* _QUOTED PASSAGE_:
How do I find the series expansion of the meromorphic function $\frac{1}{e^z+1}$?

Solution 1:

Mittag-Leffler's theorem guarantees the existence of a meromorphic function $g(z)$ whose poles and principal parts are given by any values specified. Then, if $f(z)$ is a meromorphic function, then $f(z) - g(z)$ is holomorphic, and it remains to compute this difference. In practice this is probably nontrivial, because $g(z)$ is not uniquely determined, but for functions with nice poles and principal parts, this is possible.

* _PROVIDED RECORDS_:
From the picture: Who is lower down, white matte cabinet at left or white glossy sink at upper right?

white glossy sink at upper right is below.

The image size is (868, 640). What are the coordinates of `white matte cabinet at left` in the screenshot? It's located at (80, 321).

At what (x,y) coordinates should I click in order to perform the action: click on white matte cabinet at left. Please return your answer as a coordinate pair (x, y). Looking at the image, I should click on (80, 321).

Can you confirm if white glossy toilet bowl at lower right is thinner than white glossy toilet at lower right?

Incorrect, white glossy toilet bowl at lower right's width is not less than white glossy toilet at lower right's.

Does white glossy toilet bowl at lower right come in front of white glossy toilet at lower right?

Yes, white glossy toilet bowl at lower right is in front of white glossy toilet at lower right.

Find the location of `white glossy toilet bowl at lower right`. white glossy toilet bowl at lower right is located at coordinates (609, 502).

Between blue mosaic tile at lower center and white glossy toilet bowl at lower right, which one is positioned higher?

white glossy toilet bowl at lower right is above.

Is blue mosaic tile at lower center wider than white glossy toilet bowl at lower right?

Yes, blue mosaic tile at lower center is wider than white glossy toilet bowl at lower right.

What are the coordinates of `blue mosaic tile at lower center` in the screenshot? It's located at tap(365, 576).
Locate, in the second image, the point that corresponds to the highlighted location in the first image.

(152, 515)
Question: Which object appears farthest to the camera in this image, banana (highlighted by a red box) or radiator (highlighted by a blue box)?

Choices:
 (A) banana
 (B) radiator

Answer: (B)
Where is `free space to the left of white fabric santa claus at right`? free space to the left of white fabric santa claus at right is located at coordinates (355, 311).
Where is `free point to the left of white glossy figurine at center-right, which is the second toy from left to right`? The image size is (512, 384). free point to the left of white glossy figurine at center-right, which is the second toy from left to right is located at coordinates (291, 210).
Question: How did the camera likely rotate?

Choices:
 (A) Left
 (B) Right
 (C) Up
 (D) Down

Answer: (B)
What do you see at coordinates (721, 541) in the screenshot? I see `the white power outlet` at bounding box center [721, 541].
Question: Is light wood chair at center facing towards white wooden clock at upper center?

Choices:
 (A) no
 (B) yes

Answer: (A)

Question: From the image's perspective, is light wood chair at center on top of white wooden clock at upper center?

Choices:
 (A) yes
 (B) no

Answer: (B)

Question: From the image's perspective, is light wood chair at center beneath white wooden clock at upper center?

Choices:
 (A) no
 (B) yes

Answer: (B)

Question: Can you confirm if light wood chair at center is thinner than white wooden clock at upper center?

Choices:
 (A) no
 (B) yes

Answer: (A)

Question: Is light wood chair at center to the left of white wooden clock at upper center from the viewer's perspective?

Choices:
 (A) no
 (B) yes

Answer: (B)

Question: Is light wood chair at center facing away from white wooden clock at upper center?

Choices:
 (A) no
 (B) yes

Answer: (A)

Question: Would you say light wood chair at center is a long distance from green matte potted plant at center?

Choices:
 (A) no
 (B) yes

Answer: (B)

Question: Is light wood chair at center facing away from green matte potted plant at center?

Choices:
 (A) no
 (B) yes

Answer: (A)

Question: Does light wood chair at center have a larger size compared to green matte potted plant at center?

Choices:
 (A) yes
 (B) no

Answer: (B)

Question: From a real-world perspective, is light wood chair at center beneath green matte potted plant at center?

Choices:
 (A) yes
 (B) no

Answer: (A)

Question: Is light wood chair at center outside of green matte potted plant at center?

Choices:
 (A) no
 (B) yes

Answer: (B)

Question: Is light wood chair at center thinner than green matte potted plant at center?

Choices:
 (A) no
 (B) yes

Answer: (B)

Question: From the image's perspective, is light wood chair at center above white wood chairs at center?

* _STATED TASK_: In the forum thread on expanding 1/(e^z+1), what does Mittag-Leffler's theorem guarantee?

* _TASK RESPONSE_: The existence of a meromorphic function g(z) whose poles and principal parts are given by any specified values.